Opinion: Halloween and Cultural Appropriation

I remember hearing about the controversies over cultural appropriation shortly after I joined Dickinson as a new professor. I went to graduate school in Canada, and up until that point, I had only come across this term in some academic corners. Since then (circa 2015), charges of cultural appropriation have spread far and wide, and our campus has had its own share of reckoning, especially with Halloween consumes. I waded into the troubled waters with puzzlement and intrigue. For one thing, public opinions run the gamut of expressing criticism and outrage, mounting defense, to singing praises. For another, this polarization cannot be explained by political ideologies alone. Yes, cultural appropriation concerns are strongly associated with the “progressive left” who champion social justice causes, but more seem at play. 

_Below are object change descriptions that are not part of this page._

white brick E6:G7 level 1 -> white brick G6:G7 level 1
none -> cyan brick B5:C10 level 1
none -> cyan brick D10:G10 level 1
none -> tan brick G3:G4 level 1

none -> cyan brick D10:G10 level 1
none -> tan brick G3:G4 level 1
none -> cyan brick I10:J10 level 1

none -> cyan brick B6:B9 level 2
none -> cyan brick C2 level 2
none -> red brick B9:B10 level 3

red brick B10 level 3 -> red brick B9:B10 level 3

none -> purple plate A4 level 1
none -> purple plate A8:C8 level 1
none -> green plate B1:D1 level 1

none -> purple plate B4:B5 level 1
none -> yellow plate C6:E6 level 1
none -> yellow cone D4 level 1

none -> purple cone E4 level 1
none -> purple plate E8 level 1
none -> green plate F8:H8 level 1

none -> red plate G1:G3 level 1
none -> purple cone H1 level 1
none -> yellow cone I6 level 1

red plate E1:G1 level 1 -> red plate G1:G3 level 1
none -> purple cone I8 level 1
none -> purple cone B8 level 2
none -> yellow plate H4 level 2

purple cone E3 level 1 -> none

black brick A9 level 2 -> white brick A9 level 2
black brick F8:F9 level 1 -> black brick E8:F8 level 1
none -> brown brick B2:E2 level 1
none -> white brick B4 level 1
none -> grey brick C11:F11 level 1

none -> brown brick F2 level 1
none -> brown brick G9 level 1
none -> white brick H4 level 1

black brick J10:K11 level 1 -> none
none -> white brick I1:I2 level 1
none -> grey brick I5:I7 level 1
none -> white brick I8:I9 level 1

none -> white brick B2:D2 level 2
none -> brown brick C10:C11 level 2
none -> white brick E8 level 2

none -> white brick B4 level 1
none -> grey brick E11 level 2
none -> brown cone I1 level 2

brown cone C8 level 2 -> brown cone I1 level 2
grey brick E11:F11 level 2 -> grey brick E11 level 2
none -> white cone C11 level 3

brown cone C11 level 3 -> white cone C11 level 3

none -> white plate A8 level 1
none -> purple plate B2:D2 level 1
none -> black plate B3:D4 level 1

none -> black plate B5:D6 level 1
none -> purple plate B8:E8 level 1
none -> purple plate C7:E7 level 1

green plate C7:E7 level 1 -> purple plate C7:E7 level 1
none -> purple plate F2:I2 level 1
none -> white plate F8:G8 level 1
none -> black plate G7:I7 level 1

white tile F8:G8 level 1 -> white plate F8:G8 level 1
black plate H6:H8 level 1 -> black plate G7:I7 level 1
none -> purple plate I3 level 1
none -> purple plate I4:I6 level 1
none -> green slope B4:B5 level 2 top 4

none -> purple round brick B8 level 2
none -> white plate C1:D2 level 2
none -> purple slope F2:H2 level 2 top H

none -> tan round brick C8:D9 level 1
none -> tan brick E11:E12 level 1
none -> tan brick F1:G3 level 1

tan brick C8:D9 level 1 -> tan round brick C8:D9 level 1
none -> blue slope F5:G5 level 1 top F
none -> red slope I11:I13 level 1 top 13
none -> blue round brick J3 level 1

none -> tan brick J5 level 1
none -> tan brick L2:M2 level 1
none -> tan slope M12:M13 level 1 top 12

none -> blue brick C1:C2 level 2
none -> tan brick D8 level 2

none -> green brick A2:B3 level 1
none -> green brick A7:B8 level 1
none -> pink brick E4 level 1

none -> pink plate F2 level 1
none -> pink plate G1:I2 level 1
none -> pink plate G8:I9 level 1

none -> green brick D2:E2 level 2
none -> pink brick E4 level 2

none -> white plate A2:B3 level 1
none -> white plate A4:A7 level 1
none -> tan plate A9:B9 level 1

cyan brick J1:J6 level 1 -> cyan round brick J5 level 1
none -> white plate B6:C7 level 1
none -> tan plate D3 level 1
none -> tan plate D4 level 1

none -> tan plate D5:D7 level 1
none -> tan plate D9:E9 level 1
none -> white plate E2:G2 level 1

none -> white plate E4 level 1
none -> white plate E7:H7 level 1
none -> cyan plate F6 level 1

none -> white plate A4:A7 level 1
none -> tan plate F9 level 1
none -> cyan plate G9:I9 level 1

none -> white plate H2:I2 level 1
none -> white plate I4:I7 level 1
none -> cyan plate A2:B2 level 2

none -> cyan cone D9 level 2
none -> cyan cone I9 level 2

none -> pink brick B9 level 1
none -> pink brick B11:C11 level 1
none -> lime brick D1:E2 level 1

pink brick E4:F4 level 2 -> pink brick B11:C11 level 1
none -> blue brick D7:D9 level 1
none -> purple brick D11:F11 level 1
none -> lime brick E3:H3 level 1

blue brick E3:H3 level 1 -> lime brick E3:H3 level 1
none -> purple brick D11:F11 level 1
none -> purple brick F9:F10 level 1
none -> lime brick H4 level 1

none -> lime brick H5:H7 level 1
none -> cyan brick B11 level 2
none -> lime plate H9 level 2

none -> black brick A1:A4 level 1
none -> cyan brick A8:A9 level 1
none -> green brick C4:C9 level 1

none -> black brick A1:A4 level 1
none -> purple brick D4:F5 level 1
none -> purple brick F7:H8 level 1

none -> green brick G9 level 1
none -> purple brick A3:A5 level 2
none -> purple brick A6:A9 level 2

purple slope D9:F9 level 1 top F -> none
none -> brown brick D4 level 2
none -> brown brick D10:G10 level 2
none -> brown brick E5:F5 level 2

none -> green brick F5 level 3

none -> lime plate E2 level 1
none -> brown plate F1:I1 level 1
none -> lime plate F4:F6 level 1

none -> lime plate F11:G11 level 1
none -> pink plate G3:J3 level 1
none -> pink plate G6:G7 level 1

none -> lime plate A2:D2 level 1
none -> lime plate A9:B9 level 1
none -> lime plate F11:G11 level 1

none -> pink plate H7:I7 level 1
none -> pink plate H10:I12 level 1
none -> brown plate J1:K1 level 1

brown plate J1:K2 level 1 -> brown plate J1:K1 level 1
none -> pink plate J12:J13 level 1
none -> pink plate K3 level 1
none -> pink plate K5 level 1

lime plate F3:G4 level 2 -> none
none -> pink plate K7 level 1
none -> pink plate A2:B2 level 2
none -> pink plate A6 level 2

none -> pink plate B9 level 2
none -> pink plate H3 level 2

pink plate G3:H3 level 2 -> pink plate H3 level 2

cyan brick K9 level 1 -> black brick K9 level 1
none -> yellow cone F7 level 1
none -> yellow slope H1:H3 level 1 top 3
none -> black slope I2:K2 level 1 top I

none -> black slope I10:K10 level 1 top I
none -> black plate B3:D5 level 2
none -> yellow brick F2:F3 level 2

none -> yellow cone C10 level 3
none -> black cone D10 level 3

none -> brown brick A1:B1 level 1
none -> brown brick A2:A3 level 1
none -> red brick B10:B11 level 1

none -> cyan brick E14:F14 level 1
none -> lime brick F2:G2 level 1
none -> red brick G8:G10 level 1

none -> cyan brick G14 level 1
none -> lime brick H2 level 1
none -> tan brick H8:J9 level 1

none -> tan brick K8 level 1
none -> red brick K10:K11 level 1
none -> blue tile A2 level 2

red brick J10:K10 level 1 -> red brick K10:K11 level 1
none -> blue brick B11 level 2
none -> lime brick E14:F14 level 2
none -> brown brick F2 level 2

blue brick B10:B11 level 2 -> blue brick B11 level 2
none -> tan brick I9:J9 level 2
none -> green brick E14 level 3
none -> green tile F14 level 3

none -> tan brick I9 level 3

So I did what I was trained to do — asking people what they think in part to help me make sense of this divisive issue. My collaborators and I conducted several studies with Dickinson students and the general population of Americans. One major finding is not all cases of cultural appropriation are created equal. Wearing insensitive Halloween costumes on college campuses raise different concerns from donning bindis or hijabs by people who do not affiliate with the religions, which in turn raise different concerns about profiting from selling artifacts from indigenous communities. While some people find almost all cases unacceptable, others are more discerning. Most seem to draw a line somewhere.

What explains how a person draws their line then? In addition to personal politics — whether you identify as a conservative or a liberal — what also matters is your view on how to manage diversity in society, known as diversity ideologies. We studied three diversity ideologies — colorblindness, multiculturalism, and polyculturalism — and found they afford different lenses to understand cultural appropriation. First, colorblindness finds group categories unnecessary and encourages people to overlook them. Through the colorblind lens, acts of appropriation conjure up the imagery of a marketplace — exchange of cultural commodities in a fair market. If cultural appropriation is no more than cultural exchange, it justifies a permissive stance.

Multiculturalism advances a counter-narrative to colorblindness: group differences ought to be recognized, if not celebrated. A common version of multiculturalism is respecting the wish of minority groups to maintain their cultures due to power imbalance. Multiculturalism calls to mind the imagery of cultural exploitation of historically marginalized groups by the dominant group: the misrepresentation, mistreatment and even loss of ownership of minority cultures as the majority group encroaches on their spaces. Cultural exploitation explains an asymmetry in the current discourse over cultural appropriation. White people are far more often condemned for appropriating from people of color than the other way around. This judgment asymmetry makes sense through the multicultural, but not colorblind lens. 

Finally, polyculturalism encourages people to see cultures as interacting and changing over time through interactions. Polyculturalism distinguishes itself by pointing out that boundaries between groups are contestable, if not permeable. The polycultural imagery of cultural appropriation is that of transculturation: cultural appropriation is the inevitable yet messy microprocess by which cultures come to influence each other. Transculturation makes it hard to police what is a legitimate or illegitimate cultural borrowing. Think of a novelist writing about characters from cultures other than her own. Who’s to say which kind of authentic experiences she needs to be deemed qualified to create those characters? Through the polycultural lens, not all cases of cultural appropriation are wrong and some may even be valuable.

As we approach Halloween, I don’t pretend to hold moral authority as to what you should or should not do, but let me end with a factoid from my research. The majority of my respondents thought it wrong for a white person to wear culturally stereotypical Halloween costumes.